For up-to-the-minute coverage on CBS's broadcast featuring likely forged documents, you'll have to go elsewhere. I'll just mention the Dallas Morning News's most recent investigation, where they found that Killian's secretary (now 86 years old) thinks that the documents bear all the signs of forgery:
Marian Carr Knox, who worked from 1956 to 1979 at Ellington Air Force Base in Houston, said she prided herself on meticulous typing, and the memos first disclosed by CBS News last week were not her work.That's not all; she highlights many more inconsistencies relating to the documents.
“These are not real,” she told The Dallas Morning News after examining copies of the disputed memos for the first time. “They’re not what I typed, and I would have typed them for him.”

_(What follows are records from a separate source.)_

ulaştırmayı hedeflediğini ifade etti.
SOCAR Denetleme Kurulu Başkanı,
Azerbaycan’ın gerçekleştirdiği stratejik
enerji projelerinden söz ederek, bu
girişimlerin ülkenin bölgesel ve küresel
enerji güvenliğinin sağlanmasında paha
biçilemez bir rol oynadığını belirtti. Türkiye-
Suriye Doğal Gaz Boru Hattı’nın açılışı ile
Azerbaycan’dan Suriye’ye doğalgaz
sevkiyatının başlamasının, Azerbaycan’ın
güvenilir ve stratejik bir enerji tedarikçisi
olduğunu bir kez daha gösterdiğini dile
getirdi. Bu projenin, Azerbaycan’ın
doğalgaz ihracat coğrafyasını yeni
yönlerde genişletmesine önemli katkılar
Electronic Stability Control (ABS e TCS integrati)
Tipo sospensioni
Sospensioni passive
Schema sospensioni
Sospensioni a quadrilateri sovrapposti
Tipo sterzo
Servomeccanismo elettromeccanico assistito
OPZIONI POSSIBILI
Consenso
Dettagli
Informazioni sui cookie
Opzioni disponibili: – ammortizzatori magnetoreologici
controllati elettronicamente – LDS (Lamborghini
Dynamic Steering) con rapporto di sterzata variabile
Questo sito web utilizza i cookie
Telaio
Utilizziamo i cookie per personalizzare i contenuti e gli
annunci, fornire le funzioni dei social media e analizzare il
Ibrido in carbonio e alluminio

Mrs. Knox, 86, who spoke with precise recollection about dates, people and events, said she is not a supporter of Mr. Bush, who she deemed “unfit for office” and “selected, not elected.”

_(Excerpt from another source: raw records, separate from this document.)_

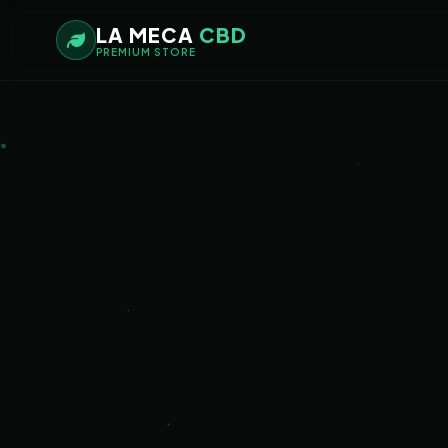
LA MECA
CBD
PREMIUM STORE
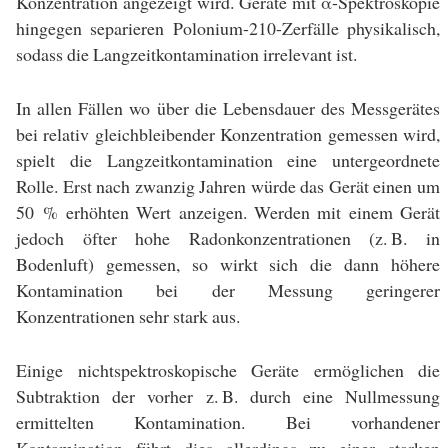
Konzentration angezeigt wird. Geräte mit α-Spektroskopie
hingegen separieren Polonium-210-Zerfälle physikalisch,
sodass die Langzeitkontamination irrelevant ist.
In allen Fällen wo über die Lebensdauer des Messgerätes
bei relativ gleichbleibender Konzentration gemessen wird,
spielt die Langzeitkontamination eine untergeordnete
Rolle. Erst nach zwanzig Jahren würde das Gerät einen um
50 % erhöhten Wert anzeigen. Werden mit einem Gerät
jedoch öfter hohe Radonkonzentrationen (z. B. in
Bodenluft) gemessen, so wirkt sich die dann höhere
Kontamination bei der Messung geringerer
Konzentrationen sehr stark aus.
Einige nichtspektroskopische Geräte ermöglichen die
Subtraktion der vorher z. B. durch eine Nullmessung
ermittelten Kontamination. Bei vorhandener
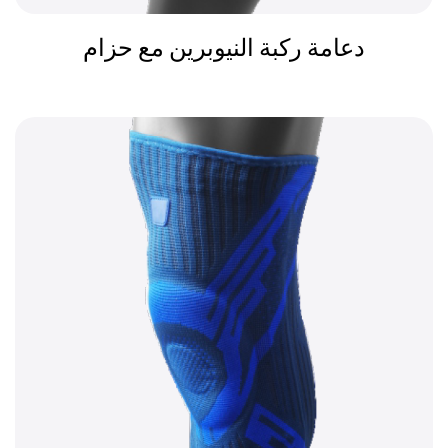
دعامة ركبة النيوبرين مع حزام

“I remember very vividly when Bush was there and all the yak-yak that was going on about it,” she said.
But, she said, telltale signs of forgery abounded in the four memos, which contained the supposed writings of her ex-boss, Lt. Col. Jerry Killian, who died in 1984.
She said the typeface on the documents did not match either of the two typewriters that she used during her time at the Guard. She identified those machines as a mechanical Olympia, which was replaced by an IBM Selectric in the early 1970s.